Я поморщилась. Я была в состоянии распознать оскорбление, когда сталкивалась с таковым. «
Значит, я каким-то образом недостойна,» — подумала я. Я попыталась сделать вид, будто меня это не заботит. Но это было не так. Может быть из-за этого я была не в состоянии сдержать слова, которые выплюнула с угрюмым видом:
— Интересно, что же вы такого натворили.
Его улыбка испарилась, и я сглотнула при виде внезапного холода в его глазах.
— О чём это ты говоришь, Алиса? — его голос был настолько же ледяным, как и выражение лица. — Будь осторожна, выбирая ответ.
В тот же миг я вспомнила о том, каким жестоким, даже безжалостным может быть этот мужчина. Как я могла забыть о том, на что он способен?
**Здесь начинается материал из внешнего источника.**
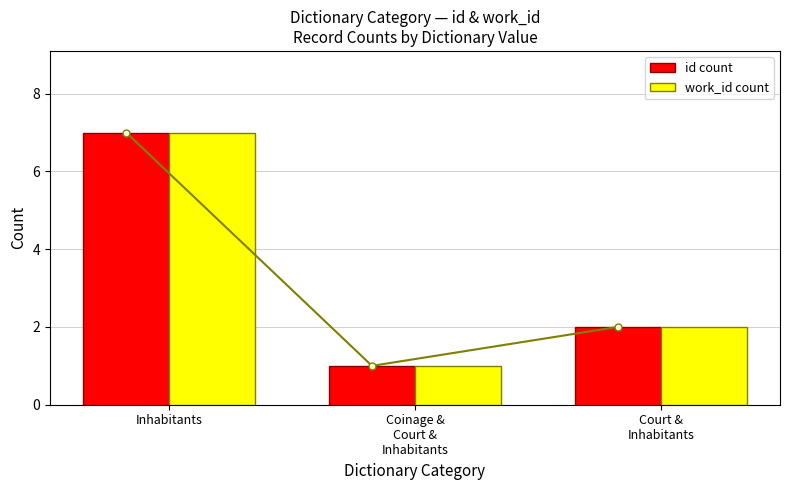

What is the approximate value of work_id at Inhabitants?

7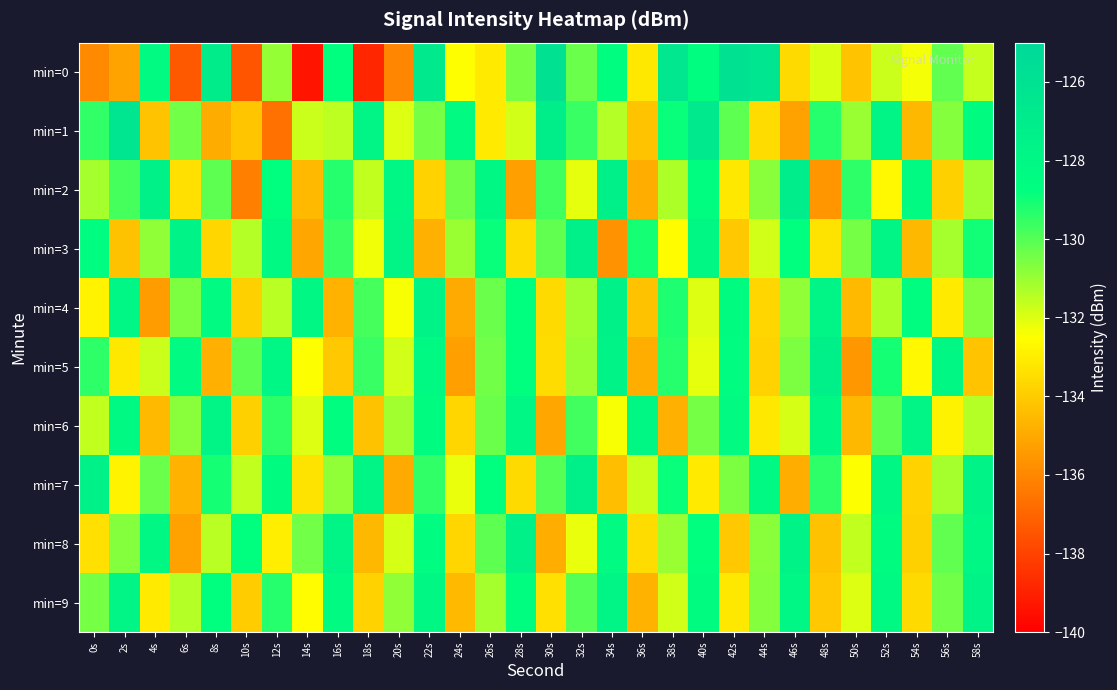

What is the greatest value displayed?

-126.0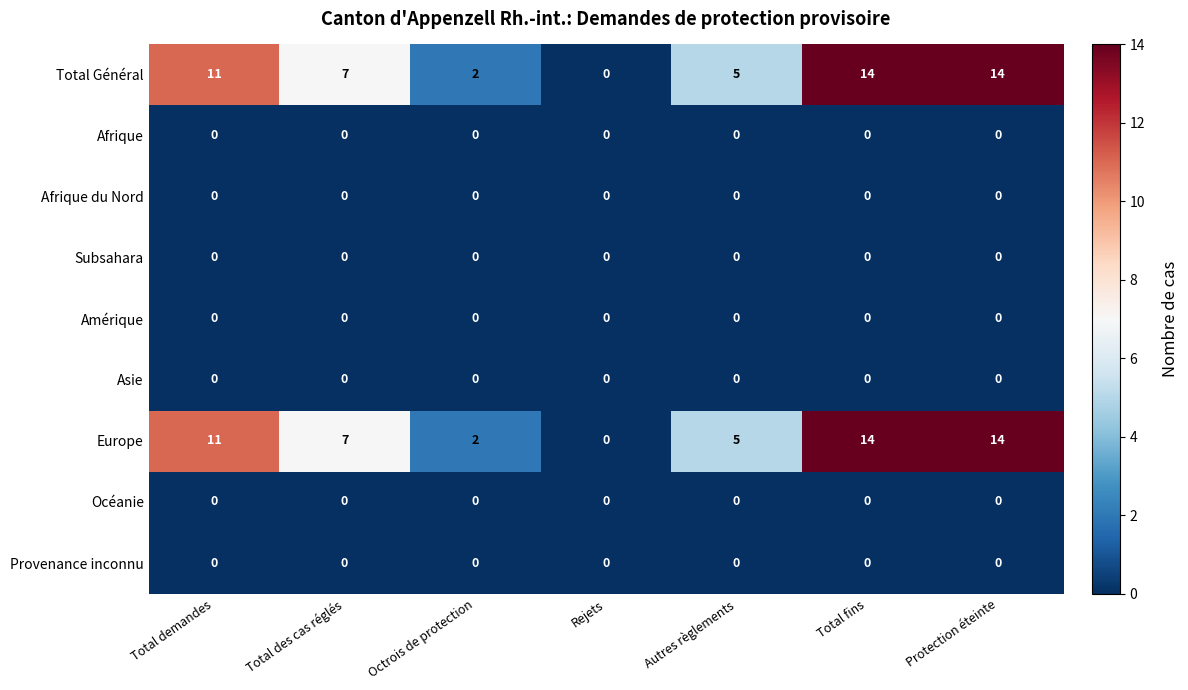

What is the difference between the highest and lowest values at Total des cas réglés?

7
Внезапно я с ужасающей ясностью вспомнила, как он душил меня, тряс, выкручивая мои волосы и угрожая «последствиями».
По моему телу пробежала крупная дрожь, и я ответила запинаясь:
— Я… я лишь имела в виду…
— Да?
— Я… я имела в виду… Я думаю, что из-за этого вы не желаете говорить мне, где мы находимся, — объяснила я, молясь, чтобы мой ответ попал под определение «осторожного». — Должно быть, вы скрываетесь от кого-либо или… Должна быть какая-то причина того, что вы не желаете, чтобы я смогла оп… определить ваше местонахождение, когда вернусь домой.
— Ах. Когда ты вернёшься домой, — тихо сказал он, и я почувствовала облегчение, поняв, что он смягчился. — Действительно…
Я не рискнула сказать что-либо ещё, но, к моему удивлению, он продолжил:
— Значит, ты считаешь, что я беглец, не так ли? — казалось, он почти развеселился, но была какая-то ощутимая темнота, скрывающаяся под подверхностью этого веселья. — Интересно, какие ненаказанные преступления, из-за которых я нахожусь в бегах, твоё богатое воображение предписало мне.
Пялясь на свою тарелку, я уклончиво пожала плечами. Я не посмела встретиться с ним глазами, боясь, что он прочтёт в них ясное воспоминание о том, как он яростно тряс меня, рыча: «
Ты знаешь, что я убивал за меньшее, чем-то, что написано на твоём лице?!»